WHAT NEEDS TO BE DONE:
Copy out the records word for word, from their first line through the line holding "HAVALIMANI OLDU", both ends included.
== RECORDS FOR THIS EXERCISE
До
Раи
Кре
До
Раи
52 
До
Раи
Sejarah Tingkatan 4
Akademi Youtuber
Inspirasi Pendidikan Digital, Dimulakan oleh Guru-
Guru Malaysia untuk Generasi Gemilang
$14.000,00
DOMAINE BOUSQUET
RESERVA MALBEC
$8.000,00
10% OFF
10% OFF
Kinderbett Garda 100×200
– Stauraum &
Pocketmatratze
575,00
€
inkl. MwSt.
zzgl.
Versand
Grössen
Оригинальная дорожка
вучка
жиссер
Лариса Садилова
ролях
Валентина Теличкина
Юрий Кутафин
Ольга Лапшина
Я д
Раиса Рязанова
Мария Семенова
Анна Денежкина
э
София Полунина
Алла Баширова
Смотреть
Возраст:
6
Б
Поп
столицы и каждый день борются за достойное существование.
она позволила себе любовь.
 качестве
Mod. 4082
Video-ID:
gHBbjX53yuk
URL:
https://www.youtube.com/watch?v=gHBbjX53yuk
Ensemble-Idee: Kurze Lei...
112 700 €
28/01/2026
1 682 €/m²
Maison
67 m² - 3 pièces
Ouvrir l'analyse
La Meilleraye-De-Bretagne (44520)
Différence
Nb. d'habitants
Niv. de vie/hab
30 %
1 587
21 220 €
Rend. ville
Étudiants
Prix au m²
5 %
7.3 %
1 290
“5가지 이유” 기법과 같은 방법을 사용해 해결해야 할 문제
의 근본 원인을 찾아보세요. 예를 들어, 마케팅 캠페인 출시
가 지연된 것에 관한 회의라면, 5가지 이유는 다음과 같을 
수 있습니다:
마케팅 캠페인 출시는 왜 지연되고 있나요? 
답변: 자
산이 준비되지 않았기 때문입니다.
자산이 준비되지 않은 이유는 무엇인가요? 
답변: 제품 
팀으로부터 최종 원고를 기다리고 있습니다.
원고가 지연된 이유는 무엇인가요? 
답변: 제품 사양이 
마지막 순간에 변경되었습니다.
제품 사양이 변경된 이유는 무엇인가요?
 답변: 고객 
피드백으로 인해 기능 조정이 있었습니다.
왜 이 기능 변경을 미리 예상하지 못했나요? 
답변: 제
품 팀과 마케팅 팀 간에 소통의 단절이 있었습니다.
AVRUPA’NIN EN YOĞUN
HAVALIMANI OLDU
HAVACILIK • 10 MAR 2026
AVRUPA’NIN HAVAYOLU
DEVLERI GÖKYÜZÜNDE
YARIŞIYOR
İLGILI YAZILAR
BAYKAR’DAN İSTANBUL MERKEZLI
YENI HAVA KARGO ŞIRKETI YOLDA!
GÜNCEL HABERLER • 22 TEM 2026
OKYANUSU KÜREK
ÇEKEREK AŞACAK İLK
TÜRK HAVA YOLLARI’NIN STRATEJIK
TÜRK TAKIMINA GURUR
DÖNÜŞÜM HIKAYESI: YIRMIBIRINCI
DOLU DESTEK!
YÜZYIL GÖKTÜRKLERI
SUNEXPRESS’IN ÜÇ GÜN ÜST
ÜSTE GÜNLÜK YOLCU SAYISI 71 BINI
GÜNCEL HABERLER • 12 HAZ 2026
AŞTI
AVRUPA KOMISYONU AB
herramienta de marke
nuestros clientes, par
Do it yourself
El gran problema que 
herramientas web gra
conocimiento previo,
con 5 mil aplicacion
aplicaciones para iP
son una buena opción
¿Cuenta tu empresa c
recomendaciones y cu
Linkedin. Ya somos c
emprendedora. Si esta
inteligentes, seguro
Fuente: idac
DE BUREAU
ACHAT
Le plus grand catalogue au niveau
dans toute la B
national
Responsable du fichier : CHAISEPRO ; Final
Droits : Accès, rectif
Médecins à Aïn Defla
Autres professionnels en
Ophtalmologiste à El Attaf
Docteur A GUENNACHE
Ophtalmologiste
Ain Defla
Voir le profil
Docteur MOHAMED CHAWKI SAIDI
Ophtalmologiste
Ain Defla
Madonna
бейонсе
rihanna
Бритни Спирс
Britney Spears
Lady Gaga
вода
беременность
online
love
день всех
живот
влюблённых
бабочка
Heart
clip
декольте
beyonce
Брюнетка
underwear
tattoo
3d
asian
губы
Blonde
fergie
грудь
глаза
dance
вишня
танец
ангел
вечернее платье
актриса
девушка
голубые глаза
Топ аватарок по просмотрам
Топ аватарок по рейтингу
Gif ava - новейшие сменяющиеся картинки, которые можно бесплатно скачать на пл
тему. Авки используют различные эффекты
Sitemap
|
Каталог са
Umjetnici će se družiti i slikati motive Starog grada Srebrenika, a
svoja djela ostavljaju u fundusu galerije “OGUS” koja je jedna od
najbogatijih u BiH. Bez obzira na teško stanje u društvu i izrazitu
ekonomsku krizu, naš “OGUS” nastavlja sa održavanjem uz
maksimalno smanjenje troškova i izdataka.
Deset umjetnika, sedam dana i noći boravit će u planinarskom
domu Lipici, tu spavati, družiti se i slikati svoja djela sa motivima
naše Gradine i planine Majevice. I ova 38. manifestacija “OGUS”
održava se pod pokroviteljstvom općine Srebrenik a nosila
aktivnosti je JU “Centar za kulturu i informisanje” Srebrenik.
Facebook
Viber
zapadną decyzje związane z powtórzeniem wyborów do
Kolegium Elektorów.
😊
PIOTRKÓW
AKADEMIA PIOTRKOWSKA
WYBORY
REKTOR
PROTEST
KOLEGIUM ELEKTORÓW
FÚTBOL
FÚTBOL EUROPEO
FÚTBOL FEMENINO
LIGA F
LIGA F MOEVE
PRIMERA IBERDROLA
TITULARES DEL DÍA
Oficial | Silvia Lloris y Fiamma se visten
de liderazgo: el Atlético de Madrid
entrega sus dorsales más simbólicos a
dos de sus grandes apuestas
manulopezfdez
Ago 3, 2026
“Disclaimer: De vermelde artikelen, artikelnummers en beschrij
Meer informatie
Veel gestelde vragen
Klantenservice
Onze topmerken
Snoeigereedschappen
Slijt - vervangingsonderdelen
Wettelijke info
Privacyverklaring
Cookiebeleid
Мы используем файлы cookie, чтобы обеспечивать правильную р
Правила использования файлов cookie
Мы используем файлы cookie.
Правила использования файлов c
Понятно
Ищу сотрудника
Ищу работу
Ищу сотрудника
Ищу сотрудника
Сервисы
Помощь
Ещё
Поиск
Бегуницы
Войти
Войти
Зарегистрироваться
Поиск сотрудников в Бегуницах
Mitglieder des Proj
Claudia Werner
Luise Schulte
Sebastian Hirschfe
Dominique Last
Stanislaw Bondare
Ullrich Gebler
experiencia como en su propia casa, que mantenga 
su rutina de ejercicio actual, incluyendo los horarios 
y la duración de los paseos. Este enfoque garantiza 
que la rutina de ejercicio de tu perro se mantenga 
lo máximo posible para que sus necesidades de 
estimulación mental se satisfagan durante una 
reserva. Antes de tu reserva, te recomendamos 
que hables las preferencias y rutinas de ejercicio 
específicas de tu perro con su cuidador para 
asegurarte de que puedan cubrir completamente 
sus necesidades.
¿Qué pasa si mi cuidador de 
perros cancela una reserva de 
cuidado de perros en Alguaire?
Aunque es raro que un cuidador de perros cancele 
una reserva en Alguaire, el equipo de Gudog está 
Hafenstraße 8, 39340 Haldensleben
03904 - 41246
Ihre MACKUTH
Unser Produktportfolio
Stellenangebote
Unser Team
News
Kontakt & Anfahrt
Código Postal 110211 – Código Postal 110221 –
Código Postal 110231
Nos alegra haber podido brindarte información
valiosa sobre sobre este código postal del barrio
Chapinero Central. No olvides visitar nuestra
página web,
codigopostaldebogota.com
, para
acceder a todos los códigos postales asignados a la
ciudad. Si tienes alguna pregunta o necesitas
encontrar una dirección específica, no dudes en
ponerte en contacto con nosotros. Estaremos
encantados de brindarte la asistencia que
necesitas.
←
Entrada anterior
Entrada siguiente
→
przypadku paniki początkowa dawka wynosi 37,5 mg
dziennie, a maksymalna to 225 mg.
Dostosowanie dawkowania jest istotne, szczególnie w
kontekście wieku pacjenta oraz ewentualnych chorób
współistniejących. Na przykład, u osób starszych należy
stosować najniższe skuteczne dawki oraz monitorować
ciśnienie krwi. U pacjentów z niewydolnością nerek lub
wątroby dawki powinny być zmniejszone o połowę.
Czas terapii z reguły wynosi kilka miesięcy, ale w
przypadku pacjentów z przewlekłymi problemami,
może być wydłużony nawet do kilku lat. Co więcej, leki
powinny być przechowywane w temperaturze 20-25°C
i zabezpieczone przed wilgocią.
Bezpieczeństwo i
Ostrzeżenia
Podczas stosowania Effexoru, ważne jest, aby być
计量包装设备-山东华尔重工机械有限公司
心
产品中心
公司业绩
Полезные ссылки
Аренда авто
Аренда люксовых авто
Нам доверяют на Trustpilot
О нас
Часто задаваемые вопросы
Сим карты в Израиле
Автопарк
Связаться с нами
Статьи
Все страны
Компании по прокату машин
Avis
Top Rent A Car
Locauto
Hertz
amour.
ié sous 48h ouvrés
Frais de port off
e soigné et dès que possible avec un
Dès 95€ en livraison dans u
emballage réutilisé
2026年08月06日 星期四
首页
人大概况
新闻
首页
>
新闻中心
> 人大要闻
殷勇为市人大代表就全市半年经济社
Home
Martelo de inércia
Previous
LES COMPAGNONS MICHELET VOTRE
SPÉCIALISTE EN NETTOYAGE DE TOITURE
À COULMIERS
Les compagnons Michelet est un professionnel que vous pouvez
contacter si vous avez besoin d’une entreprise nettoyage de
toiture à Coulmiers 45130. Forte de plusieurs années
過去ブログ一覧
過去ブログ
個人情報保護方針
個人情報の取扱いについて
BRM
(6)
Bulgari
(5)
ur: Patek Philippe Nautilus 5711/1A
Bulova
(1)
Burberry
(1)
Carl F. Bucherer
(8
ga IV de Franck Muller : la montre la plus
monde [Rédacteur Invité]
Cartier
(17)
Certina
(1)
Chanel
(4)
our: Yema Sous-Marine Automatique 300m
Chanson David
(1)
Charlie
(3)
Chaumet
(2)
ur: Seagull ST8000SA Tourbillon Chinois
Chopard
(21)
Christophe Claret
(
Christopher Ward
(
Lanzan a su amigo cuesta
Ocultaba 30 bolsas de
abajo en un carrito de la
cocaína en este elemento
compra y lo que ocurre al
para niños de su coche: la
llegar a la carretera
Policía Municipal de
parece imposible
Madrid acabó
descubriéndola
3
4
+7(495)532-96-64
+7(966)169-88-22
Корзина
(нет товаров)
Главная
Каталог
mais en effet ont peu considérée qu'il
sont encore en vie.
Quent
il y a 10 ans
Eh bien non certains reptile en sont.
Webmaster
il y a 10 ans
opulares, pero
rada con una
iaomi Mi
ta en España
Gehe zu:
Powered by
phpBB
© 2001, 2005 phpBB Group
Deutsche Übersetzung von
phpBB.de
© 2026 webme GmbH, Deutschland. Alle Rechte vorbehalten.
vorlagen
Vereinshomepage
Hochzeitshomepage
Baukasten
====
YOUR RESPONSE:
До
Раи
Кре
До
Раи
52 
До
Раи
Sejarah Tingkatan 4
Akademi Youtuber
Inspirasi Pendidikan Digital, Dimulakan oleh Guru-
Guru Malaysia untuk Generasi Gemilang
$14.000,00
DOMAINE BOUSQUET
RESERVA MALBEC
$8.000,00
10% OFF
10% OFF
Kinderbett Garda 100×200
– Stauraum &
Pocketmatratze
575,00
€
inkl. MwSt.
zzgl.
Versand
Grössen
Оригинальная дорожка
вучка
жиссер
Лариса Садилова
ролях
Валентина Теличкина
Юрий Кутафин
Ольга Лапшина
Я д
Раиса Рязанова
Мария Семенова
Анна Денежкина
э
София Полунина
Алла Баширова
Смотреть
Возраст:
6
Б
Поп
столицы и каждый день борются за достойное существование.
она позволила себе любовь.
 качестве
Mod. 4082
Video-ID:
gHBbjX53yuk
URL:
https://www.youtube.com/watch?v=gHBbjX53yuk
Ensemble-Idee: Kurze Lei...
112 700 €
28/01/2026
1 682 €/m²
Maison
67 m² - 3 pièces
Ouvrir l'analyse
La Meilleraye-De-Bretagne (44520)
Différence
Nb. d'habitants
Niv. de vie/hab
30 %
1 587
21 220 €
Rend. ville
Étudiants
Prix au m²
5 %
7.3 %
1 290
“5가지 이유” 기법과 같은 방법을 사용해 해결해야 할 문제
의 근본 원인을 찾아보세요. 예를 들어, 마케팅 캠페인 출시
가 지연된 것에 관한 회의라면, 5가지 이유는 다음과 같을 
수 있습니다:
마케팅 캠페인 출시는 왜 지연되고 있나요? 
답변: 자
산이 준비되지 않았기 때문입니다.
자산이 준비되지 않은 이유는 무엇인가요? 
답변: 제품 
팀으로부터 최종 원고를 기다리고 있습니다.
원고가 지연된 이유는 무엇인가요? 
답변: 제품 사양이 
마지막 순간에 변경되었습니다.
제품 사양이 변경된 이유는 무엇인가요?
 답변: 고객 
피드백으로 인해 기능 조정이 있었습니다.
왜 이 기능 변경을 미리 예상하지 못했나요? 
답변: 제
품 팀과 마케팅 팀 간에 소통의 단절이 있었습니다.
AVRUPA’NIN EN YOĞUN
HAVALIMANI OLDU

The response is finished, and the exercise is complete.